Helping Customers Find Products They Love

To understand how product-service systems work, I analyzed Birchbox’s business model and strategy. I decomposed the Birchbox ecosystem and looked into how each part interacts one another to co-create value. My final poster showcases my understanding of product-service systems in Birchbox’s case.

Skills: Sketch, Document Design

05-652 Service Design
September 2018
Individual Project

Project Goal

As technology continues to advance, consumers have constant and unlimited access to information and communication channels. Thus, we are experiencing a shift into a service-oriented economy whereas companies focused mainly on providing products. I began exploring service design by understanding how product-service systems work and add value to all stakeholders involved.


Innovation from Service Design

Coming in with minimal prior knowledge on service design, I began the project by learning about the differences between products and services, service design, and product-service systems through in-class lectures and readings.

Service Design.png

Next, I looked into how co-creation of value occurs in product-service systems, specifically by understanding the principle of density.

Density Diagram.png


I began by exploring three different product-service systems, ranging from a wearable technology, a lifestyle store, to a subscription service, and sketching diagrams for each.



Design Process

Initial Design

I selected Birchbox as my product-service system, because it has an interesting business model that involves three main groups of stakeholders (Birchbox, customers, external beauty companies, and Birchbox) which was different from many other product-service systems in which the ecosystem revolves around just the service provider and end users.

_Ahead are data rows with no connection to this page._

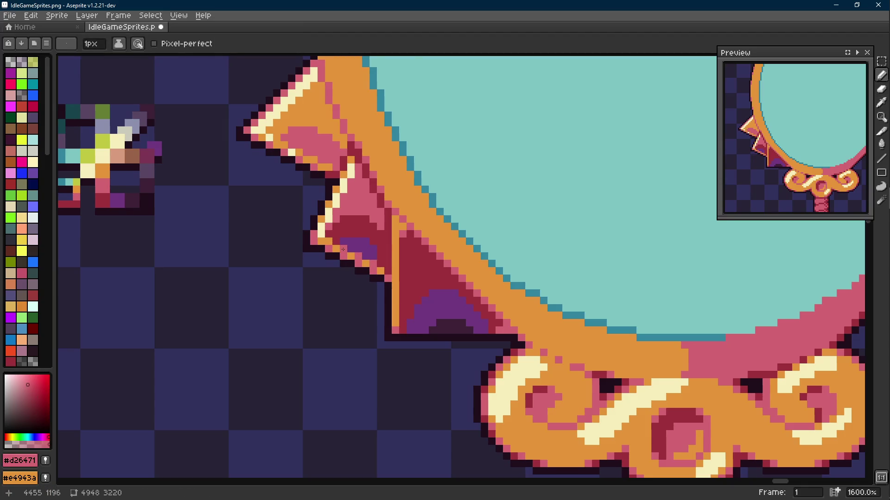
scroll(344, 249, up, 2)
scroll(349, 252, down, 4)
scroll(364, 278, up, 4)
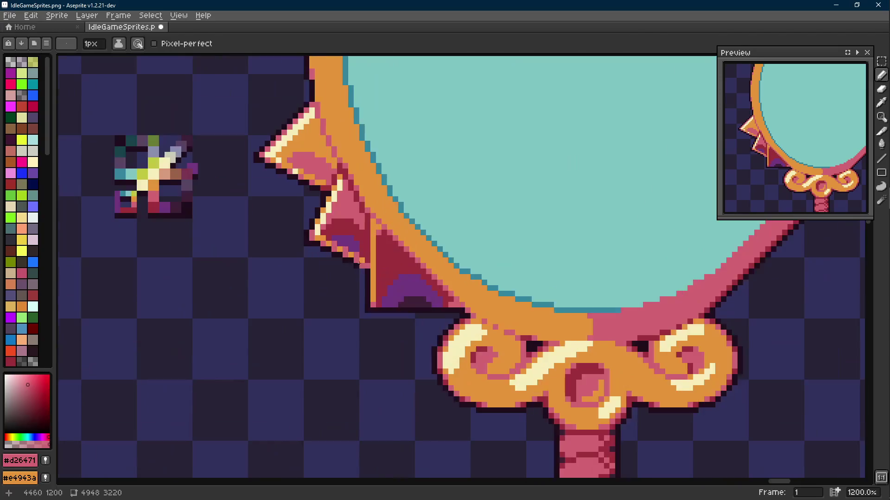
key(i)
alt+click(375, 256)
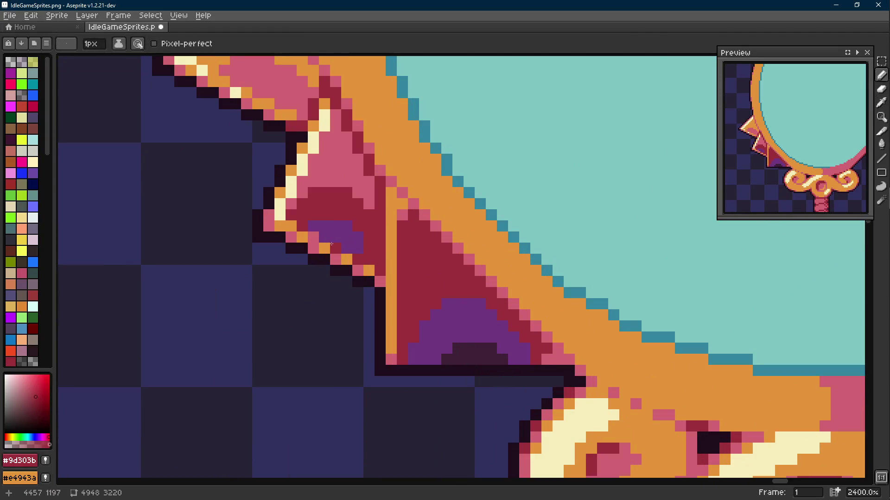
scroll(346, 247, down, 8)
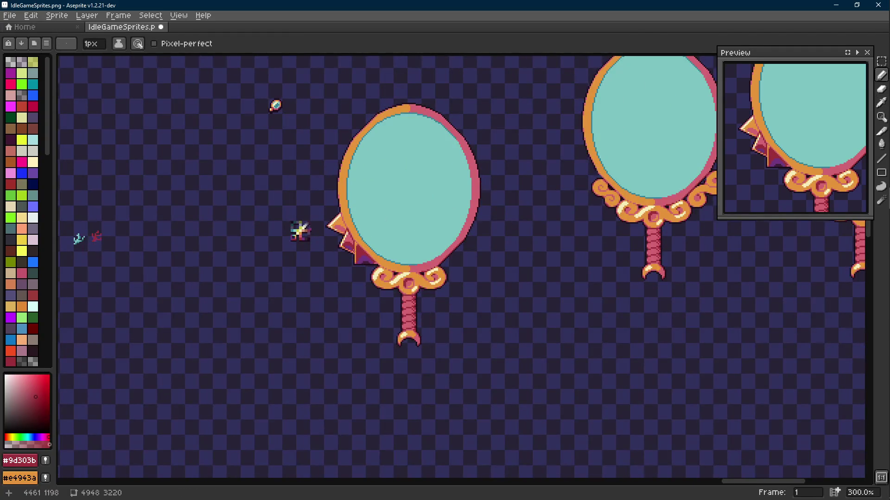
scroll(347, 246, up, 8)
alt+click(341, 248)
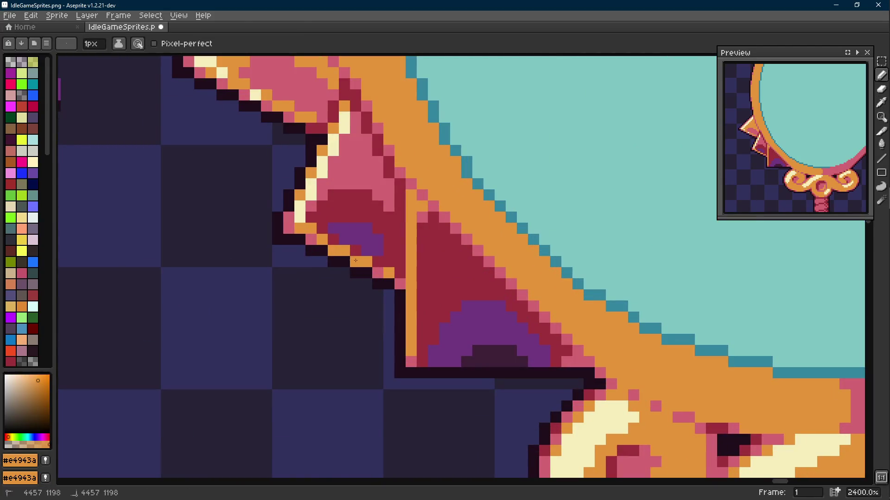
alt+click(299, 226)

I analyzed Birchbox’s ecosystem more in depth this time and decided to organize my poster into three main parts:

  1. Discussion of how the Birchbox’s business model adds value

  2. Diagram showing how value is co-created

  3. Section elaborating on the customer experience as a whole

Initial Design.png

Feedback on Poster

During the in-class critique session, I received valuable feedback from my classmates on my poster, in which I incorporated heavily into my design iterations and final poster.

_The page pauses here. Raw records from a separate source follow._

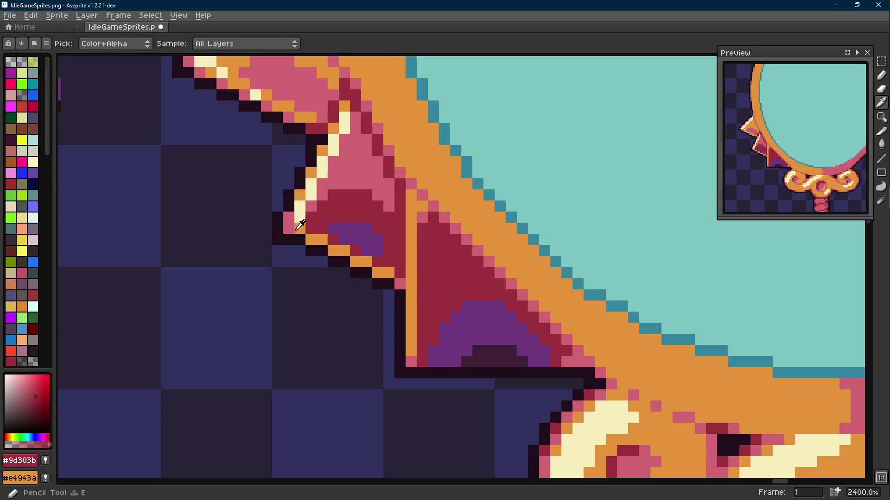
click(344, 251)
click(367, 262)
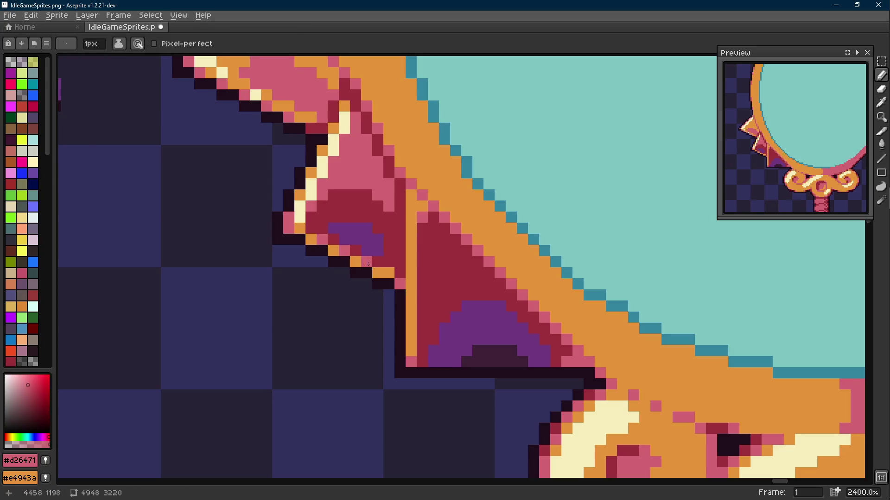
- Turn the four orange pixels along the diagonal spike edge pink
scroll(392, 275, down, 8)
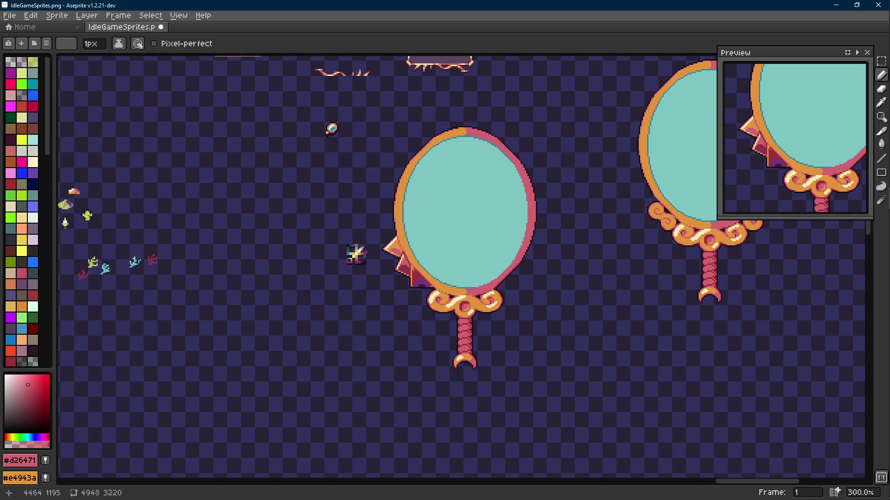
scroll(410, 274, up, 7)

  • Too text heavy – Should try to combine the content in the latter section into a comprehensive diagram

  • A few of my classmates were still confused as to how Birchbox works and what the main innovation is, which meant that I needed to redesign the diagram to explain this better

  • They thought the three different sections made sense, but the sections seem too isolated – Need to show how the different parts of Birchbox interact

  • I mention “Birchbox & Partners” in my diagram, but it isn’t explained well and adds confusion

Iterations on Design

I played around with different diagram designs, with the aim of conveying Birchbox’s product-service system clearly while illustrating how the locus of interaction shifts between different stakeholders

First Iteration.png

Final Design


With the monthly subscription service, Birchbox challenged the conventional model of how customers try and buy beauty products. Instead of putting the burden of selecting the right products on the consumers, Birchbox servitized beauty products and created an ecosystem in which customers fill out individual profiles in order to receive a personalized box of five beauty samples which they can test out different products at their own convenience.

Birchbox partners with over 500 beauty companies, allowing the co-creation of value to occur between three groups of stakeholders. Firstly, Birchbox is now able to rebundle beauty samples from all types of brands, which makes it extremely easy for customers to test out different products. Before, customers had to physically visit different stores and ask for samples or buy full-sized products, which was time-consuming, inconvenient, and expensive. Now, they can test out products that were specifically selected based on their preferences at the comfort of their own home. Lastly, after customers try out the samples that they received, they can purchase full-sized versions of products they loved and are encouraged to leave reviews on all the samples they tried. This allows Birchbox partners to hear directly from consumers and improve their product offerings.